**Task directions:** Print each entry below precisely as shown.
------ Material provided ------
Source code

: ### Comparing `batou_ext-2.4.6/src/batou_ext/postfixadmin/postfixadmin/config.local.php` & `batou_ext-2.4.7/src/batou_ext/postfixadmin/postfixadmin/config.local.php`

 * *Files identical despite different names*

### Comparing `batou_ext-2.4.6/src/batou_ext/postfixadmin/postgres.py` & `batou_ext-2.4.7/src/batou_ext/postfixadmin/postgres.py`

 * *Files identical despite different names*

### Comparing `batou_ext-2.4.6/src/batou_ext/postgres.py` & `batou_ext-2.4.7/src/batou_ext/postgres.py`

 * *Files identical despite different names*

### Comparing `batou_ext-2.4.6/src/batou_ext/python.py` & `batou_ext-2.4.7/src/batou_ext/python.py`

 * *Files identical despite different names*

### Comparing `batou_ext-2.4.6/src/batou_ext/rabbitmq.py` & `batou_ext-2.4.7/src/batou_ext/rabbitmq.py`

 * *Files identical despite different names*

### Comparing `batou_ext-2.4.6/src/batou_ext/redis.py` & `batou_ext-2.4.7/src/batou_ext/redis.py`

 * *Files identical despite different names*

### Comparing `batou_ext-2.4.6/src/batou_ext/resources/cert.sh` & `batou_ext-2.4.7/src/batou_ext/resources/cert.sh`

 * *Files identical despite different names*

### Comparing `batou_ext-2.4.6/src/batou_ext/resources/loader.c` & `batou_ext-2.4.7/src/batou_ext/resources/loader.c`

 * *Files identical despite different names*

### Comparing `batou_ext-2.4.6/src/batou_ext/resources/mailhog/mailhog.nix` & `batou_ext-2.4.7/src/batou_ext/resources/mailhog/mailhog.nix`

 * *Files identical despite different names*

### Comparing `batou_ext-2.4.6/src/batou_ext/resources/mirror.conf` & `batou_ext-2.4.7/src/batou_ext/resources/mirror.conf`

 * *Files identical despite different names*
------
**Response to the exercise:**
Source code

: ### Comparing `batou_ext-2.4.6/src/batou_ext/postfixadmin/postfixadmin/config.local.php` & `batou_ext-2.4.7/src/batou_ext/postfixadmin/postfixadmin/config.local.php`

 * *Files identical despite different names*

### Comparing `batou_ext-2.4.6/src/batou_ext/postfixadmin/postgres.py` & `batou_ext-2.4.7/src/batou_ext/postfixadmin/postgres.py`

 * *Files identical despite different names*

### Comparing `batou_ext-2.4.6/src/batou_ext/postgres.py` & `batou_ext-2.4.7/src/batou_ext/postgres.py`

 * *Files identical despite different names*

### Comparing `batou_ext-2.4.6/src/batou_ext/python.py` & `batou_ext-2.4.7/src/batou_ext/python.py`

 * *Files identical despite different names*

### Comparing `batou_ext-2.4.6/src/batou_ext/rabbitmq.py` & `batou_ext-2.4.7/src/batou_ext/rabbitmq.py`

 * *Files identical despite different names*

### Comparing `batou_ext-2.4.6/src/batou_ext/redis.py` & `batou_ext-2.4.7/src/batou_ext/redis.py`

 * *Files identical despite different names*

### Comparing `batou_ext-2.4.6/src/batou_ext/resources/cert.sh` & `batou_ext-2.4.7/src/batou_ext/resources/cert.sh`

 * *Files identical despite different names*

### Comparing `batou_ext-2.4.6/src/batou_ext/resources/loader.c` & `batou_ext-2.4.7/src/batou_ext/resources/loader.c`

 * *Files identical despite different names*

### Comparing `batou_ext-2.4.6/src/batou_ext/resources/mailhog/mailhog.nix` & `batou_ext-2.4.7/src/batou_ext/resources/mailhog/mailhog.nix`

 * *Files identical despite different names*

### Comparing `batou_ext-2.4.6/src/batou_ext/resources/mirror.conf` & `batou_ext-2.4.7/src/batou_ext/resources/mirror.conf`

 * *Files identical despite different names*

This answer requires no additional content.